Exemple : parcs et forces de l’ordre
La combinaison des données d’utilisation et de maintenance des parcs avec les analyses audio et de fréquentation issues des caméras de police permet une gestion plus efficace des ressources. Ces données peuvent notamment montrer si les investissements dans les espaces de loisirs sont corrélés à une diminution des nuisances à proximité. Elles constituent également des éléments tangibles pour appuyer les décisions budgétaires.
Le changement est en marche : pourquoi se préparer dès maintenant
L’adoption de l’analyse des tendances et de la reconnaissance de schémas fondées sur les données exige une collaboration ciblée entre services. Ne pas évoluer dans cette direction a toutefois un coût qui augmente progressivement : temps de réponse plus longs, tendances non détectées et ressources engagées sur la base d’intuitions plutôt que de faits. Pour les organisations performantes, la réponse est claire : oui, les bénéfices en valent la peine.
Les indispensables
Même si chaque organisation possède ses propres contraintes, certains principes de base s’appliquent partout :
- Flexibilité : des capteurs capables d’héberger des applications analytiques évolutives offrent davantage d’adaptabilité qu’un équipement à usage unique.
- Interopérabilité : les standards ouverts rendent possibles les échanges de données entre services sans intégrations coûteuses.
- Collaboration et infrastructures partagées : les réseaux de caméras fédérés et les accords de partage de données enrichissent les jeux de données sans multiplier les investissements.
La clé d’un avenir fondé sur l’analyse des tendances
Le point commun de tous ces principes est la nécessité d’éviter les silos technologiques et organisationnels. La collaboration et l’ouverture sont essentielles. Les systèmes fragmentés ralentissent non seulement les réactions en temps réel, mais limitent également les analyses approfondies nécessaires à l’identification des tendances.
Les standards ouverts permettent aux différents services de connecter leurs ressources et facilitent l’adoption future de nouvelles applications analytiques, tableaux de bord et autres outils. Ils favorisent également la coopération entre fournisseurs. Axis, par exemple, collabore avec plusieurs leaders du secteur afin de proposer des solutions adaptées à des besoins spécifiques.

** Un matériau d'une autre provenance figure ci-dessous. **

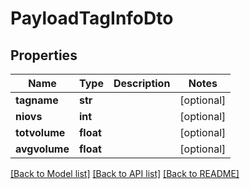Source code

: # PayloadTagInfoDto

## Properties
Name | Type | Description | Notes
------------ | ------------- | ------------- | -------------
**tagname** | **str** |  | [optional] 
**niovs** | **int** |  | [optional] 
**totvolume** | **float** |  | [optional] 
**avgvolume** | **float** |  | [optional] 

[[Back to Model list]](../README.md#documentation-for-models) [[Back to API list]](../README.md#documentation-for-api-endpoints) [[Back to README]](../README.md)


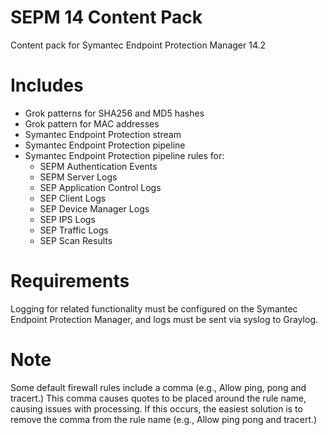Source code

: # SEPM 14 Content Pack
Content pack for Symantec Endpoint Protection Manager 14.2

# Includes
* Grok patterns for SHA256 and MD5 hashes
* Grok pattern for MAC addresses
* Symantec Endpoint Protection stream
* Symantec Endpoint Protection pipeline
* Symantec Endpoint Protection pipeline rules for:
  * SEPM Authentication Events
  * SEPM Server Logs
  * SEP Application Control Logs
  * SEP Client Logs
  * SEP Device Manager Logs
  * SEP IPS Logs
  * SEP Traffic Logs
  * SEP Scan Results

# Requirements
Logging for related functionality must be configured on the Symantec Endpoint Protection Manager, and logs must be sent via syslog to Graylog.

# Note
Some default firewall rules include a comma (e.g., Allow ping, pong and tracert.)  This comma causes quotes to be placed around the rule name, causing issues with processing.  If this occurs, the easiest solution is to remove the comma from the rule name (e.g., Allow ping pong and tracert.)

Créer de la valeur : des décisions d’aujourd’hui aux performances de demain
Les organisations chargées de la sécurité publique qui développent dès aujourd’hui des écosystèmes de données stratégiques et de qualité seront les mieux placées pour démontrer demain des gains mesurables en efficacité opérationnelle. Dans un contexte budgétaire contraint, elles disposeront d’arguments plus solides pour obtenir les ressources nécessaires.
Une évaluation réaliste des risques
Les organismes qui réfléchissent déjà à leur infrastructure de données sont également mieux préparés à intégrer des solutions telles que les RTCC, les centres d’opérations d’urgence (EOC) ou encore les jumeaux numériques, appelés à jouer un rôle croissant dans la sécurité publique au cours des prochaines années. À l’inverse, retarder ces choix stratégiques peut entraîner des coûts importants lorsqu’il faudra remplacer des systèmes devenus obsolètes ou incompatibles.
Au final, les organisations qui tirent le plus de valeur des métadonnées et des analyses ne sont pas forcément celles qui produisent davantage de données. Ce sont celles qui posent de meilleures questions aux données dont elles disposent déjà et qui s’appuient sur les réponses obtenues pour prendre des décisions plus éclairées. Les premières étapes peuvent être aussi simples que cela.